## Instructions for the task:
Transcribe all of the following lines exactly, leaving out the pictures.
[Start of section]
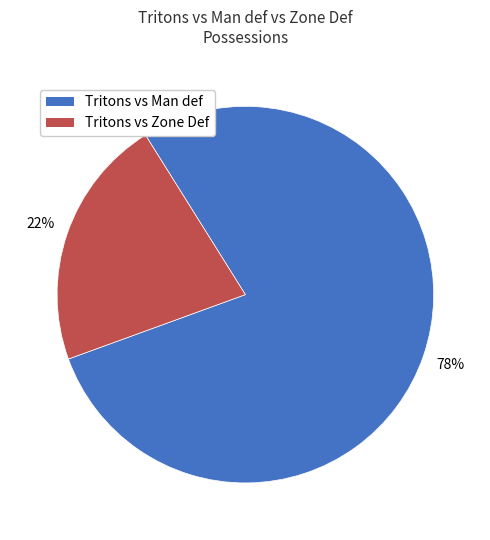

To the nearest percent, what is the combined percentage of Tritons vs Zone Def and Tritons vs Man def?

100%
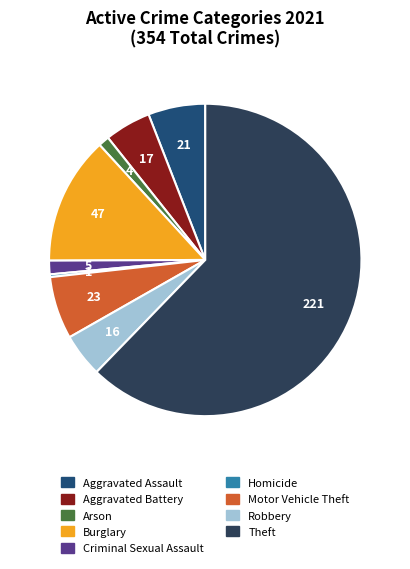

To the nearest percent, what is the average slice percentage?

11%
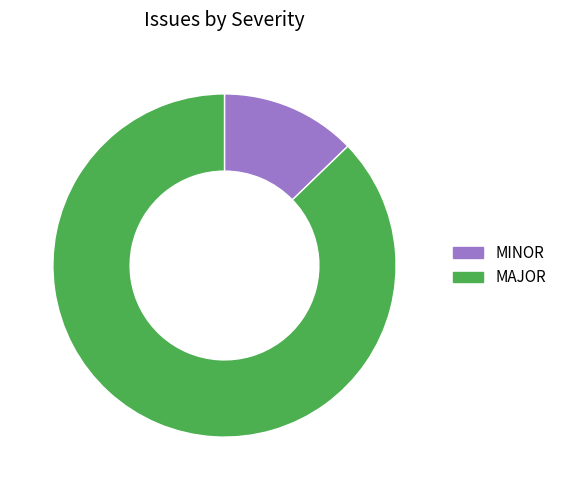

Is it true that MAJOR is 87% of the pie?

True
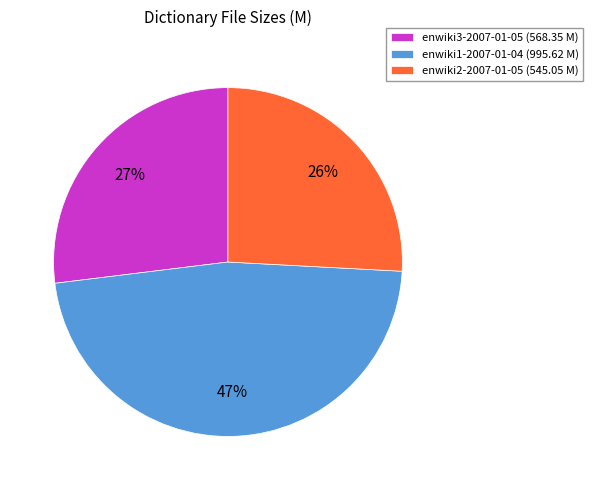

How many segments does this pie chart have?

3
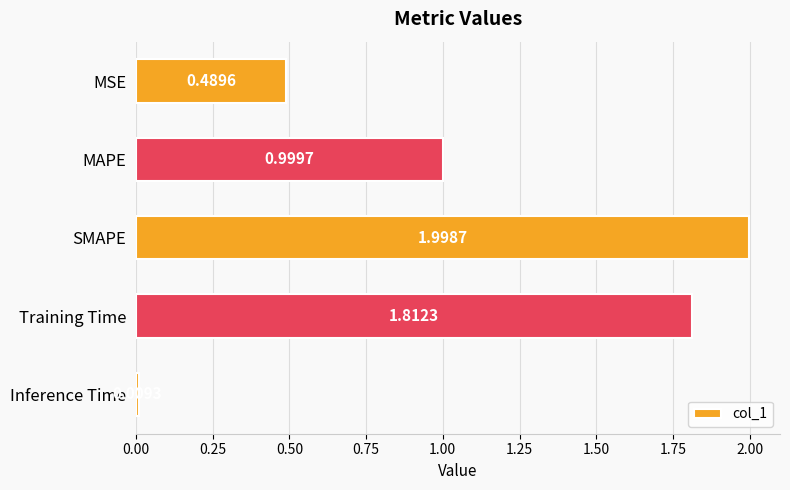

Which category has the lowest value across all series?

Inference Time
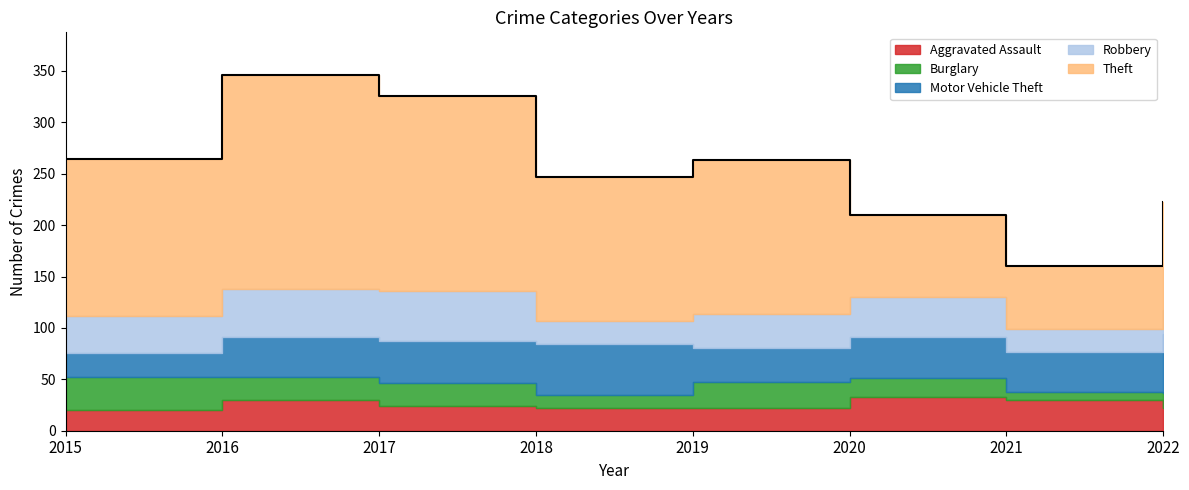

List the series in order of their peak value, lowest first.

Burglary, Aggravated Assault, Robbery, Motor Vehicle Theft, Theft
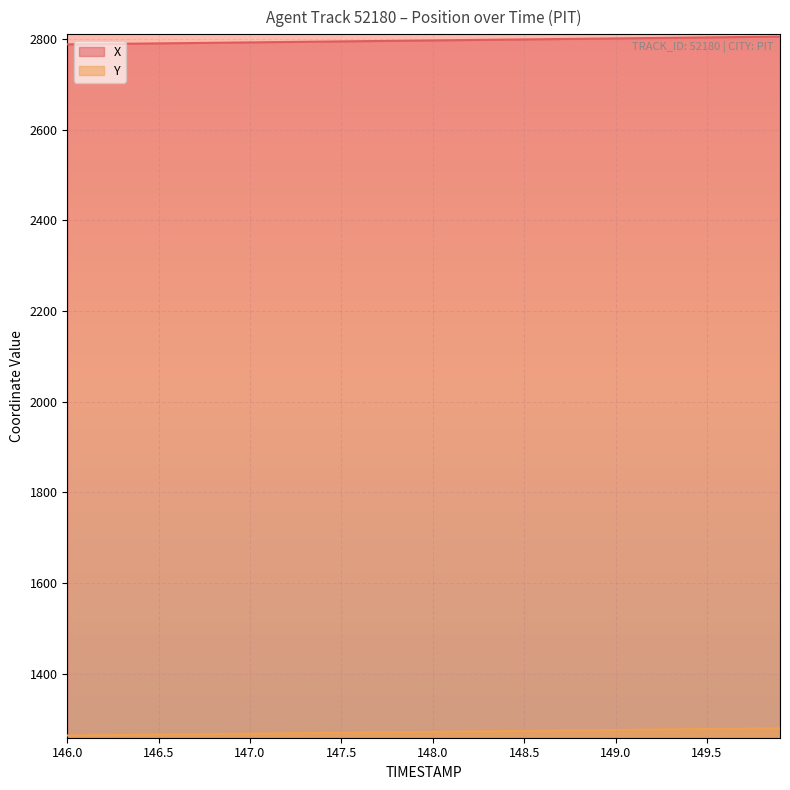

Rank the series by their average value, from highest to lowest.

X, Y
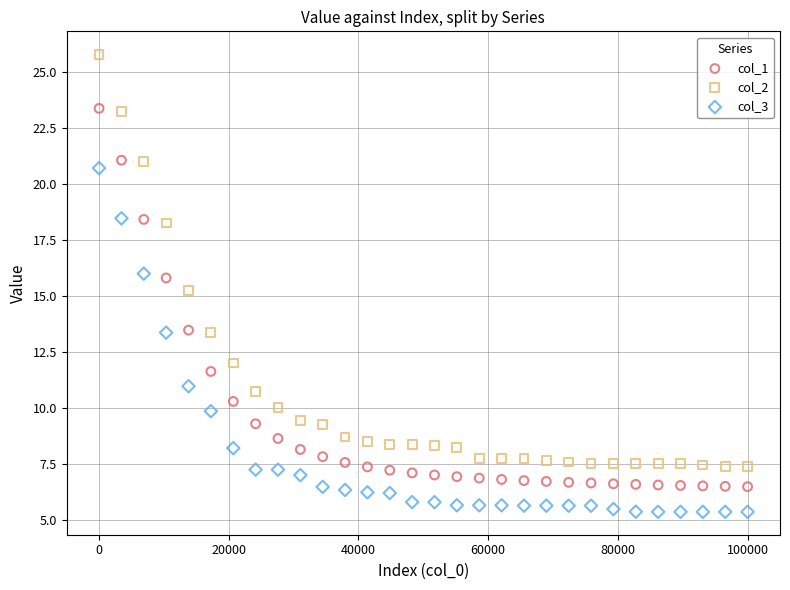

Across all data points, what is the range of X values (max minus min)?

100000.0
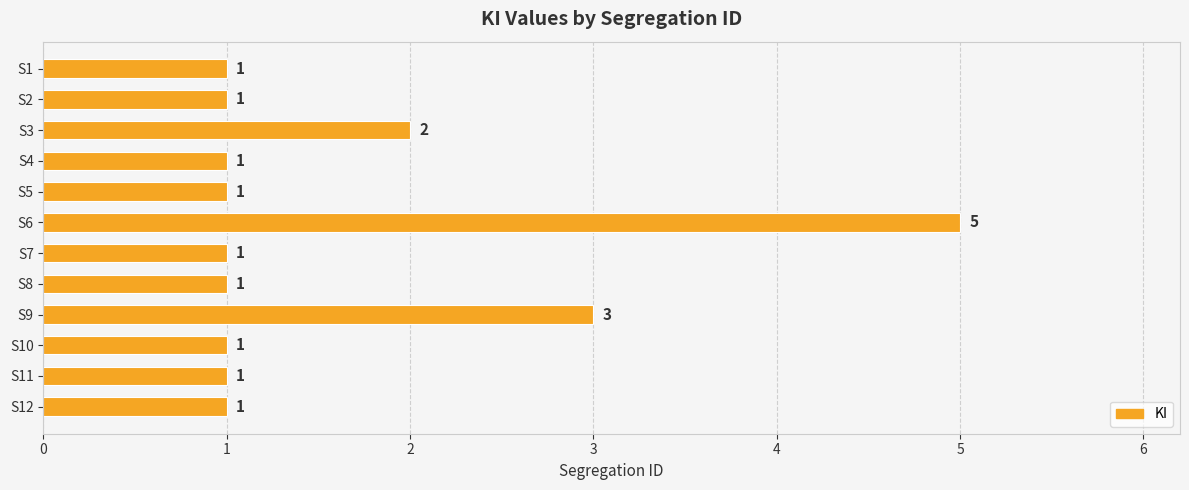

Where is the data nearest to the value 3?

S9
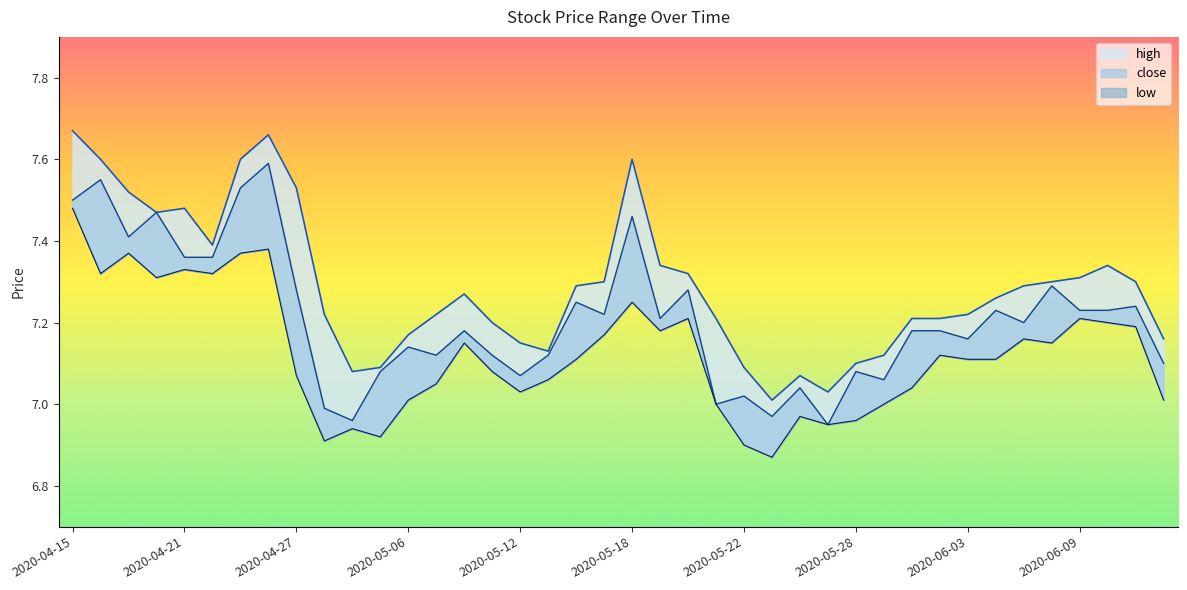

At how many categories does at least one series exceed 7?

40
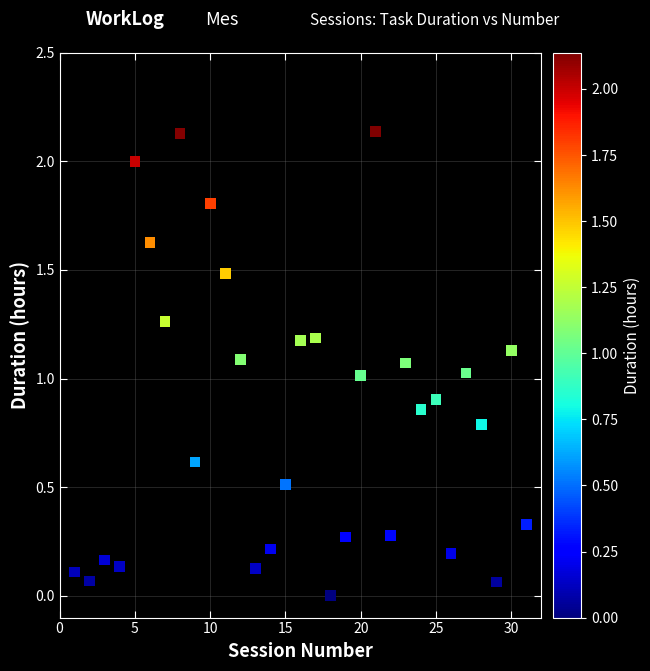

What is the range of X values (max minus min)?

30.0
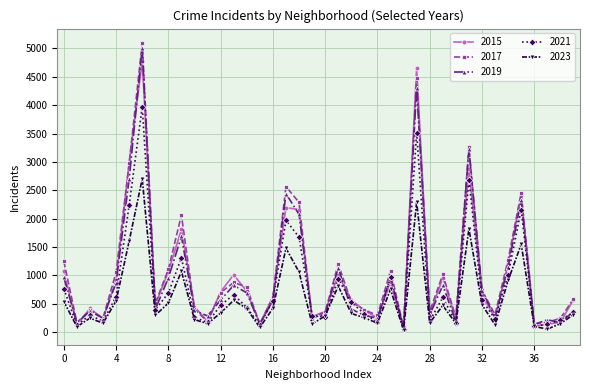

Which series has the largest range (max minus min)?

2017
[End of section]
## Final answer:
To the nearest percent, what is the combined percentage of Tritons vs Zone Def and Tritons vs Man def?

100%

To the nearest percent, what is the average slice percentage?

11%

Is it true that MAJOR is 87% of the pie?

True

How many segments does this pie chart have?

3

Which category has the lowest value across all series?

Inference Time

List the series in order of their peak value, lowest first.

Burglary, Aggravated Assault, Robbery, Motor Vehicle Theft, Theft

Rank the series by their average value, from highest to lowest.

X, Y

Across all data points, what is the range of X values (max minus min)?

100000.0

Where is the data nearest to the value 3?

S9

At how many categories does at least one series exceed 7?

40

What is the range of X values (max minus min)?

30.0

Which series has the largest range (max minus min)?

2017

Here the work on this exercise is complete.